Schlechte Parksituation für Nahrungsfette: Ist Typ-2-Diabetes eine Kalorienresistenz?

800 Kalorien pro Tag – was wie eine Crash-Diät für Magermodels klingt, soll Patienten mit Typ-2-Diabetes helfen, innerhalb einiger Wochen frei von Symptomen zu werden. Das bedeutet: Sie haben einen normalen Blutzuckerspiegel, ohne dass sie Medikamenten einnehmen oder Insulin spritzen müssen.

Schwer beladener VW-Käfer

Fotolia/Gunnar Assmy

Eine Arbeitsgruppe aus Newcastle konnte an 30 Patienten mit Typ-2-Diabetes eindrucksvoll demonstrieren, welchen Effekt eine 8-wöchige Radikaldiät haben kann. Die Hälfte der Versuchsteilnehmer hatte seit weniger als 4 Jahren Diabetes. 12 von ihnen brauchten nach Ablauf der Kur keine Medikamente mehr und zeigten auch 4 Monate später noch einen  normalen Blutzucker. Bei den übrigen Patienten, die seit 8 Jahren oder länger erkrankt waren, gelang es immerhin der Hälfte, ihren Blutzucker so weit zu senken, dass die Diagnose Diabetes nicht mehr auf sie zutraf.

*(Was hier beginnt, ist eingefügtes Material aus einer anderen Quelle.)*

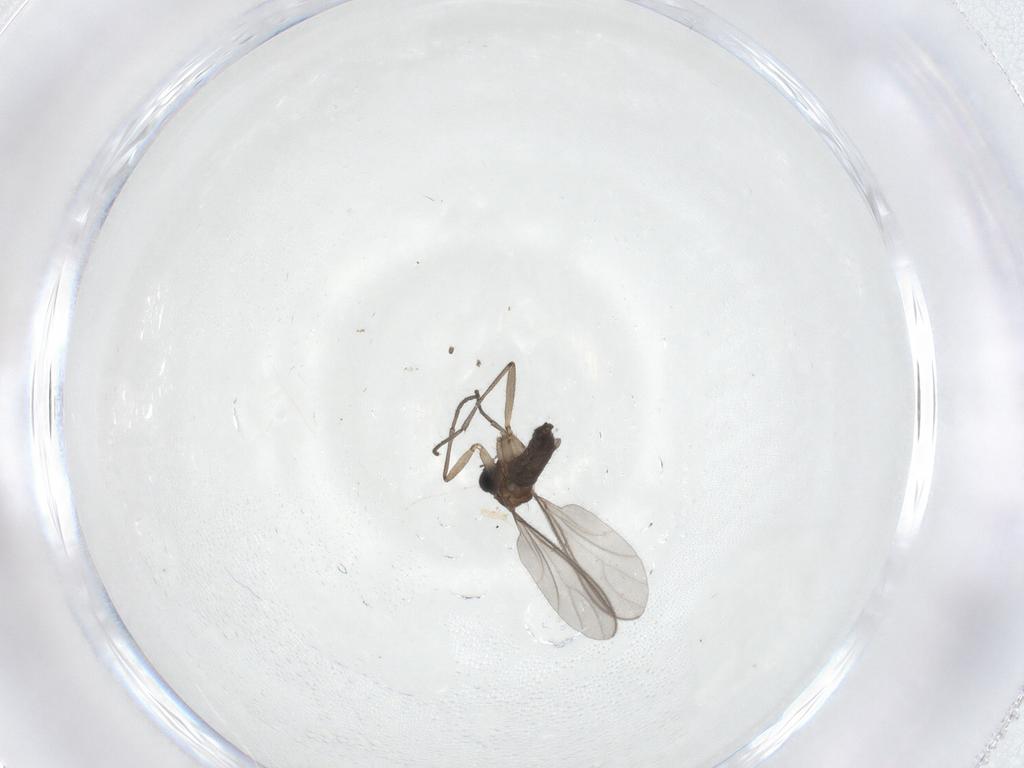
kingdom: Animalia
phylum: Arthropoda
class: Insecta
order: Diptera
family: Sciaridae
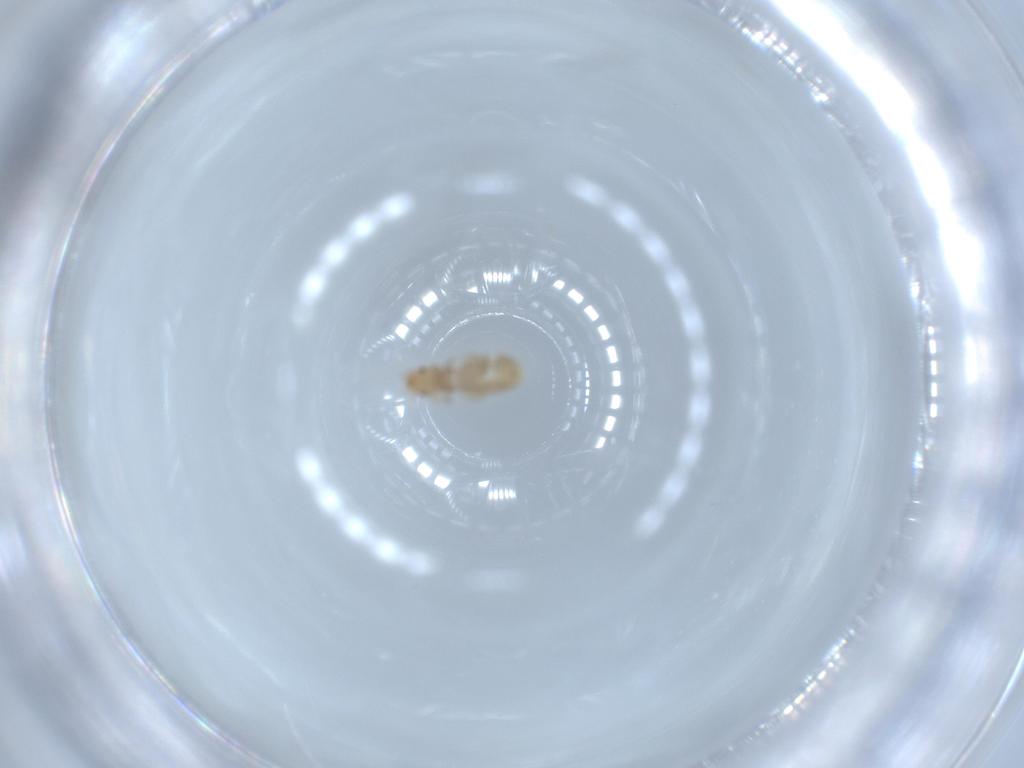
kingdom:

Der Ansatz, der hinter dieser Arbeit steht, ist eine These, die die bisherige Lehrmeinung zur Pathophysiologie des Diabetes Typ 2 infrage stellt. Dementsprechend ist es nicht das körpereigene Insulin gegen das die Leberzellen resistent werden, sondern ein Überangebot an Glukose. Der Diabetologe Philipp Home aus Newcastle vergleicht den Glukosestoffwechsel mit einem Auto. Dabei übernimmt die Leber die Funktion des Motors und Insulin die Funktion des Benzins. Nimmt der Körper über längere Zeit zu viele Kalorien auf, speichert die Leber Zucker aus dem Blut als Glykogen. Sobald diese Speicher voll sind, wird die überschüssige Energie im Fettgewebe gelagert. Sind diese „Fettparkplätze“ ebenfalls belegt, wird das weitere Fett direkt in der Leber und in der Bauchspeicheldrüse gelagert. Das Auto – also der Körper – wird mit schweren Lasten beladen, der Motor verbraucht mehr Benzin. Die Leber wird resistent gegen weitere Zuckerverwertung und die Bauchspeicheldrüse verliert die Fähigkeit, Insulin zu produzieren.

Trotz viele erfolgreicher Therapieansätze gilt Typ-2-Diabetes bis heute als unheilbar. Obwohl bekannt ist, dass die Verringerung der Kalorienaufnahme, oder der Abbau von Energiespeichern durch Bewegung das Krankheitsbild verbessern, so fehlten diesbezüglich bislang systematische klinische Untersuchungen. Unwahrscheinlich, dass die Pharma-Industrie auf diesem Gebiet aktiv werden würde. Hier sind die unabhängigen Forschungsinstitute gefragt.